Ne avevamo già parlato in questo blog qualche mese fa (vedi qui): con la decisione del 25 Marzo 2015 nei procedimenti G2/12 (pomodori) e G2/13 (broccoli), l’Enlarged Board of Appeal dell’EPO ha adottato un’ interpretazione restrittiva dell’art. 53 b) della Convenzione, secondo il quale è vietato brevettare procedimenti essenzialmente biologici per la produzione di piante, come ad esempio l’incrocio.

Secondo l’EPO il divieto di brevettazione di cui all’art. 53 b) riguarderebbe solamente i procedimenti biologici per la produzione di piante e non può essere esteso ai prodotti ottenuti attraverso tali procedimenti; ciò anche nell’ipotesi in cui i prodotti siano ottenibili esclusivamente con quei metodi convenzionali per i quali è esclusa la brevettabilità. L’effetto ultimo di tale interpretazione, è che oggi è possibile ottenere un brevetto anche su piante ottenute con metodi essenzialmente biologici e dunque naturali.

Nel commentare la decisione dell’EPO, abbiamo a suo tempo evidenziato l’intrinseca contraddittorietà ed illogicità della stessa: affermare la brevettabilità di piante ottenute con metodi essenzialmente naturali equivale ad aggirare l’espresso divieto di brevettazione stabilito dall’art. 53 b) della Convenzione.
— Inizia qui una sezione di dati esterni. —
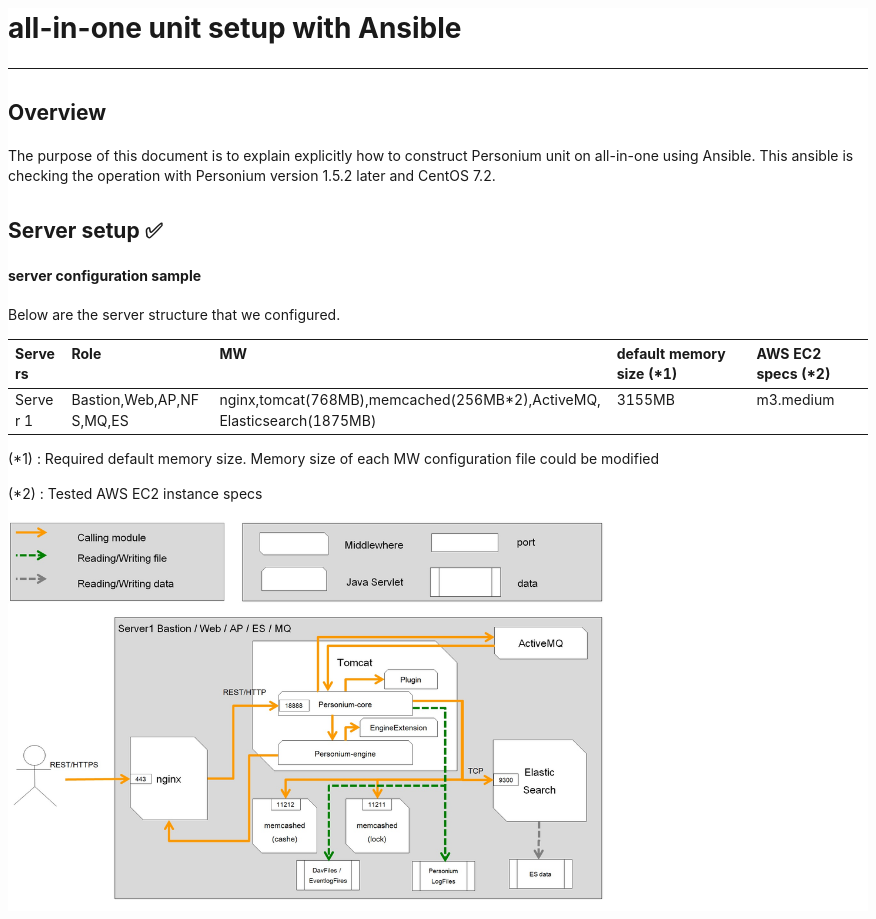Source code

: # all-in-one unit setup with Ansible
---------------------------------------

## Overview
The purpose of this document is to explain explicitly how to construct Personium unit on all-in-one using Ansible.
This ansible is checking the operation with Personium version 1.5.2 later and CentOS 7.2.

## Server setup :white_check_mark:

#### server configuration sample
  Below are the server structure that we configured.

|**Servers**      |   **Role**      |   **MW**                           |  **default memory size** (*1) |   **AWS EC2 specs** (*2)|  
|:----------------|:----------------|:-----------------------------------|:------------------------------|:-------------------------|
| Server 1        |  Bastion,Web,AP,NFS,MQ,ES    | nginx,tomcat(768MB),memcached(256MB*2),ActiveMQ,Elasticsearch(1875MB)                     |3155MB                         |      m3.medium            |

(*1) : Required default memory size. Memory size of each MW configuration file could be modified

(*2) : Tested AWS EC2 instance specs  

<img src="all-in-one.jpg" title="all-in-one" style="width:70%;height:auto;">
La posizione del Parlamento Europeo

Con la risoluzione approvata lo scorso 17 dicembre 2015 (qui il testo),  il Parlamento Europeo ha mostrato di pensarla in modo non difforme(cfr. considerando, lett. C): “i brevetti relativi a prodotti derivanti da metodi di selezione convenzionali o al materiale genetico necessario per la selezione convenzionale possono compromettere l’esclusione prevista dall’articolo 53 lettera b) della convenzione sul brevetto europeo e all’articolo 4 della direttiva 98/44/CE”).

Il Parlamento ha quindi espresso “….preoccupazione per il fatto che la recente decisione della commissione allargata di ricorso dell’UEB nei procedimenti G2/12 (pomodori) e G2/13 (broccoli) potrebbe comportare un aumento del numero di brevetti rilasciati dall’UEB per caratteristiche naturali che sono introdotte in nuove varietà mediante procedimenti essenzialmente biologici quali l’incrocio e la selezione”.

Infatti secondo il Parlamento la selezione vegetale è un processo innovativo che è stato praticato dagli agricoltori e dalle comunità agricole sin dalla nascita dell’agricoltura; inoltre la varietà ed metodi di riproduzione non brevettati sono importanti per la diversità genetica.

Secondo l’alta istituzione europea, quindi, “…non era intenzione del legislatore consentire la brevettabilità dei prodotti ottenuti da procedimenti essenzialmente biologici, rientranti nel campo di applicazione della direttiva”.

Di qui l’invito rivolto alla Commissione ad intervenire con urgenza per chiarire la reale portata della Direttiva 98/44/CE in materia di invenzioni biotecnologiche, al fine di garantire la certezza giuridica per quanto riguarda il divieto di brevettabilità dei prodotti ottenuti mediante procedimenti essenzialmente biologici.

Mentre le divergenze tra le istituzioni europee in materia di invenzioni biotecnologiche si inaspriscono, non ci resta che attende i prossimi sviluppi.